START Dataset extract

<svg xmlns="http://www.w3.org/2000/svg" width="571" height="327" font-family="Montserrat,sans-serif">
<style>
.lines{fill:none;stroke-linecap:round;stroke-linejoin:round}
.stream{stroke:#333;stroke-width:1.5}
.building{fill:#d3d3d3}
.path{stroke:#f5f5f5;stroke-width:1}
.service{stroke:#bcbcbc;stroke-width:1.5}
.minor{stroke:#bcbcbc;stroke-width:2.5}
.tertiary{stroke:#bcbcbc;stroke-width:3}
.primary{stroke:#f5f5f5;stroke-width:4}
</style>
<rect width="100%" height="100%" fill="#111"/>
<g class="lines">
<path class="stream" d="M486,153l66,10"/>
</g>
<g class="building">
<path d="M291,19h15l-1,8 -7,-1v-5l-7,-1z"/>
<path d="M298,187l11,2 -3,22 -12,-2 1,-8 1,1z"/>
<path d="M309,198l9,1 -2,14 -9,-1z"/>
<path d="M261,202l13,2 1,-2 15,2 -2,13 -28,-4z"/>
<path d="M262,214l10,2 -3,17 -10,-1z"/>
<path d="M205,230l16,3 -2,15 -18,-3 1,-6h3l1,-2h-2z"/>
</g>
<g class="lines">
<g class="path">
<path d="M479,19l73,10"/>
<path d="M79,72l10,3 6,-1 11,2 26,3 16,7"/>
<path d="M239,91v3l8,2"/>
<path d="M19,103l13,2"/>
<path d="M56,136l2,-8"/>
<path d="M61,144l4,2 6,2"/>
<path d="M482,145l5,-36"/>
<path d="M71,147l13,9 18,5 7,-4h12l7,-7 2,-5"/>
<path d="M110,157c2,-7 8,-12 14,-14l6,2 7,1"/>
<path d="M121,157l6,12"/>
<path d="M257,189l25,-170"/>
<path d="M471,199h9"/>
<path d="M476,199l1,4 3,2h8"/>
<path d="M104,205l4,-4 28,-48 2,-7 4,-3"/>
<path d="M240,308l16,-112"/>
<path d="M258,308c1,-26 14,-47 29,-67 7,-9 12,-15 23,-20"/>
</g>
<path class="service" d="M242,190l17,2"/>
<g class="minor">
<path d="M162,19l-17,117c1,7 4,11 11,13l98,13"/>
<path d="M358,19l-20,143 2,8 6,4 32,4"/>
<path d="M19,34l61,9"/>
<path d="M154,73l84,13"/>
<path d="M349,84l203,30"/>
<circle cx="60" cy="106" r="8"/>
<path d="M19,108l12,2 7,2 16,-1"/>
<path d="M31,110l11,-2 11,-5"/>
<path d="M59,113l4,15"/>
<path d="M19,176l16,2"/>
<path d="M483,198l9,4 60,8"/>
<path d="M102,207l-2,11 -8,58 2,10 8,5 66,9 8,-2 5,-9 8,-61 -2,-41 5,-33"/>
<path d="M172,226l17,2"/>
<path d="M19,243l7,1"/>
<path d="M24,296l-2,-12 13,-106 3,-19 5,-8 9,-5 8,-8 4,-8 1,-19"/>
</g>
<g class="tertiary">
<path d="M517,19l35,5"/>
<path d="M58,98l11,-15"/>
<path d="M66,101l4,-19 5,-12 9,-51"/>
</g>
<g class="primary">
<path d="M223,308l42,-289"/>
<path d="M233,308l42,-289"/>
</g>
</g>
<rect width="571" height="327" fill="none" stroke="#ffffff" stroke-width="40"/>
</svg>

END Dataset extract

■ Problem description:
Whatever lines appear above, reproduce every one of them exactly.

■ Response below:
<svg xmlns="http://www.w3.org/2000/svg" width="571" height="327" font-family="Montserrat,sans-serif">
<style>
.lines{fill:none;stroke-linecap:round;stroke-linejoin:round}
.stream{stroke:#333;stroke-width:1.5}
.building{fill:#d3d3d3}
.path{stroke:#f5f5f5;stroke-width:1}
.service{stroke:#bcbcbc;stroke-width:1.5}
.minor{stroke:#bcbcbc;stroke-width:2.5}
.tertiary{stroke:#bcbcbc;stroke-width:3}
.primary{stroke:#f5f5f5;stroke-width:4}
</style>
<rect width="100%" height="100%" fill="#111"/>
<g class="lines">
<path class="stream" d="M486,153l66,10"/>
</g>
<g class="building">
<path d="M291,19h15l-1,8 -7,-1v-5l-7,-1z"/>
<path d="M298,187l11,2 -3,22 -12,-2 1,-8 1,1z"/>
<path d="M309,198l9,1 -2,14 -9,-1z"/>
<path d="M261,202l13,2 1,-2 15,2 -2,13 -28,-4z"/>
<path d="M262,214l10,2 -3,17 -10,-1z"/>
<path d="M205,230l16,3 -2,15 -18,-3 1,-6h3l1,-2h-2z"/>
</g>
<g class="lines">
<g class="path">
<path d="M479,19l73,10"/>
<path d="M79,72l10,3 6,-1 11,2 26,3 16,7"/>
<path d="M239,91v3l8,2"/>
<path d="M19,103l13,2"/>
<path d="M56,136l2,-8"/>
<path d="M61,144l4,2 6,2"/>
<path d="M482,145l5,-36"/>
<path d="M71,147l13,9 18,5 7,-4h12l7,-7 2,-5"/>
<path d="M110,157c2,-7 8,-12 14,-14l6,2 7,1"/>
<path d="M121,157l6,12"/>
<path d="M257,189l25,-170"/>
<path d="M471,199h9"/>
<path d="M476,199l1,4 3,2h8"/>
<path d="M104,205l4,-4 28,-48 2,-7 4,-3"/>
<path d="M240,308l16,-112"/>
<path d="M258,308c1,-26 14,-47 29,-67 7,-9 12,-15 23,-20"/>
</g>
<path class="service" d="M242,190l17,2"/>
<g class="minor">
<path d="M162,19l-17,117c1,7 4,11 11,13l98,13"/>
<path d="M358,19l-20,143 2,8 6,4 32,4"/>
<path d="M19,34l61,9"/>
<path d="M154,73l84,13"/>
<path d="M349,84l203,30"/>
<circle cx="60" cy="106" r="8"/>
<path d="M19,108l12,2 7,2 16,-1"/>
<path d="M31,110l11,-2 11,-5"/>
<path d="M59,113l4,15"/>
<path d="M19,176l16,2"/>
<path d="M483,198l9,4 60,8"/>
<path d="M102,207l-2,11 -8,58 2,10 8,5 66,9 8,-2 5,-9 8,-61 -2,-41 5,-33"/>
<path d="M172,226l17,2"/>
<path d="M19,243l7,1"/>
<path d="M24,296l-2,-12 13,-106 3,-19 5,-8 9,-5 8,-8 4,-8 1,-19"/>
</g>
<g class="tertiary">
<path d="M517,19l35,5"/>
<path d="M58,98l11,-15"/>
<path d="M66,101l4,-19 5,-12 9,-51"/>
</g>
<g class="primary">
<path d="M223,308l42,-289"/>
<path d="M233,308l42,-289"/>
</g>
</g>
<rect width="571" height="327" fill="none" stroke="#ffffff" stroke-width="40"/>
</svg>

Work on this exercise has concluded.